Selon des informations récentes, l'Allemagne a atteint un niveau d'ordures jetées si bas qu'il rappelle les années 2009, suscitant des interrogations sur l’état de la consommation et de l’économie. En effet, l’abaissement des déchets est souvent perçu comme un signe de bonne santé environnementale, mais il pourrait aussi cacher une réalité plus sombre : les Allemands sont devenus si économes qu'ils se contentent de manger leurs emballages au lieu de les jeter.

Le ministère de l'Environnement a été prompt à réagir en lançant une campagne intitulée « Réutilisons nos idées » dans laquelle les citoyens sont encouragés à garder leurs pensées inutilisées pour les recycler.

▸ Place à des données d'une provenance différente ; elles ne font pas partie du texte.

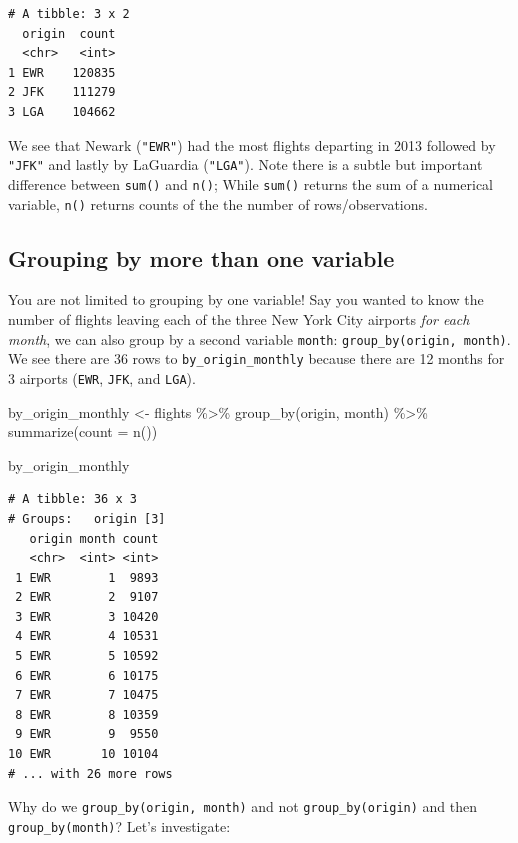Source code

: \documentclass[
  letterpaper,
  DIV=11,
  numbers=noendperiod]{scrreprt}
\newenvironment{Shaded}{\begin{snugshade}}{\end{snugshade}}
\newcommand{\AttributeTok}[1]{\textcolor[rgb]{0.40,0.45,0.13}{#1}}
\newcommand{\FunctionTok}[1]{\textcolor[rgb]{0.28,0.35,0.67}{#1}}
\newcommand{\NormalTok}[1]{\textcolor[rgb]{0.00,0.23,0.31}{#1}}
\newcommand{\OtherTok}[1]{\textcolor[rgb]{0.00,0.23,0.31}{#1}}
\newcommand{\SpecialCharTok}[1]{\textcolor[rgb]{0.37,0.37,0.37}{#1}}
\theoremstyle{definition}
\theoremstyle{remark}
\begin{document}
\begin{verbatim}
# A tibble: 3 x 2
  origin  count
  <chr>   <int>
1 EWR    120835
2 JFK    111279
3 LGA    104662
\end{verbatim}

We see that Newark (\texttt{"EWR"}) had the most flights departing in
2013 followed by \texttt{"JFK"} and lastly by LaGuardia
(\texttt{"LGA"}). Note there is a subtle but important difference
between \texttt{sum()} and \texttt{n()}; While \texttt{sum()} returns
the sum of a numerical variable, \texttt{n()} returns counts of the the
number of rows/observations.

\hypertarget{grouping-by-more-than-one-variable}{%
\subsection{Grouping by more than one
variable}\label{grouping-by-more-than-one-variable}}

You are not limited to grouping by one variable! Say you wanted to know
the number of flights leaving each of the three New York City airports
\emph{for each month}, we can also group by a second variable
\texttt{month}: \texttt{group\_by(origin,\ month)}. We see there are 36
rows to \texttt{by\_origin\_monthly} because there are 12 months for 3
airports (\texttt{EWR}, \texttt{JFK}, and \texttt{LGA}).

\begin{Shaded}
\begin{Highlighting}[]
\NormalTok{by\_origin\_monthly }\OtherTok{\textless{}{-}}\NormalTok{ flights }\SpecialCharTok{\%\textgreater{}\%} 
  \FunctionTok{group\_by}\NormalTok{(origin, month) }\SpecialCharTok{\%\textgreater{}\%} 
  \FunctionTok{summarize}\NormalTok{(}\AttributeTok{count =} \FunctionTok{n}\NormalTok{())}

\NormalTok{by\_origin\_monthly}
\end{Highlighting}
\end{Shaded}

\begin{verbatim}
# A tibble: 36 x 3
# Groups:   origin [3]
   origin month count
   <chr>  <int> <int>
 1 EWR        1  9893
 2 EWR        2  9107
 3 EWR        3 10420
 4 EWR        4 10531
 5 EWR        5 10592
 6 EWR        6 10175
 7 EWR        7 10475
 8 EWR        8 10359
 9 EWR        9  9550
10 EWR       10 10104
# ... with 26 more rows
\end{verbatim}

Why do we \texttt{group\_by(origin,\ month)} and not
\texttt{group\_by(origin)} and then \texttt{group\_by(month)}? Let's
investigate:
\end{document}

Au cours d'un point presse, Klaus-Norbert Müllers, expert en déchets mentaux et responsable du projet, a déclaré : « Chaque idée non utilisée est un déchet potentiel; imaginez combien de créativité nous pourrions générer si nous recyclions ces pensées au lieu de les laisser traîner dans nos esprits. »

D'après un rapport de l'Institut de Recyclage des Idées (IRI), 87,5% des Allemands admettent avoir des pensées jetées, qui, si elles étaient collectées, pourraient remplir une décharge de Berlin en moins de 24 heures. « Nous avons tous eu cette idée brillante que nous avons abandonnée pour aller faire la vaisselle », a ajouté Müllers. « Mais ces idées doivent être récupérées, comme un vieux meuble refait à neuf. »

Les conséquences de cette initiative sont déjà visibles. Plusieurs communes ont installé des « bacs à idées » dans des lieux publics, où les citoyens peuvent déposer leurs pensées inutiles. Les bacs sont régulièrement vidés par des équipes de travailleurs qualifiés, qui s’assurent que chaque idée est soigneusement triée. « Cela nous permet de récupérer des concepts qui auraient pu être oubliés à jamais », a expliqué Helga Beyer, coordinatrice de la collecte des idées dans la ville de Dortmund.

Il semblerait que cette initiative ait même des effets secondaires inattendus. Les ventes de cahiers vierges ont explosé, les Allemands cherchant à noter leurs réflexions avant qu'elles ne soient jetées. Selon une étude menée par le Centre de Recherche sur l’Economie Papier et Bitume (CREPB), 49,3% des jeunes adultes affirment que la prise de notes les rend plus créatifs. « C'est comme un exercice de fitness pour le cerveau », a déclaré Hans-Peter Kauffmann, expert en psychologie cognitive.

Face à ce phénomène, des entreprises commencent à se positionner sur ce nouveau marché. Des start-ups émergentes proposent des services de « nettoyage de pensées », promettant d'éliminer définitivement les idées indésirables pour laisser place à de nouvelles. « Nous utilisons un processus de purification mentale basé sur la méditation et le yoga », a assuré Anja Schulz, fondatrice de RecycleTaTête. « Nos clients sortent de chez nous avec un esprit tellement dégagé qu'ils ne se souviennent même pas de leur dernier rendez-vous chez le coiffeur. »

Alors que le gouvernement continue d’explorer ces nouvelles avenues de recyclage, des voix s’élèvent pour critiquer cette direction. « C'est absurde ! », s'exclame Peter Weiss, ancien ministre de l'Économie. « Nous devrions nous concentrer sur la réduction des déchets matériels, pas sur le nettoyage de nos têtes ! »

En dépit de ces critiques, les Allemands semblent de plus en plus convaincus par l’idée de recycler leurs pensées. Le gouvernement a même prévu un événement national, le « Jour du Grand Nettoyage Mental », où chacun est encouragé à venir avec ses idées inutilisées pour les transformer en projets concrets. Les participants recevront même un sac en toile pour ramener leurs nouvelles créations. En fin de compte, il semblerait que l’Allemagne soit sur le point de devenir le premier pays à atteindre un zéro déchet mental, et avec un peu de chance, d’améliorer l’économie dans le processus… ou pas.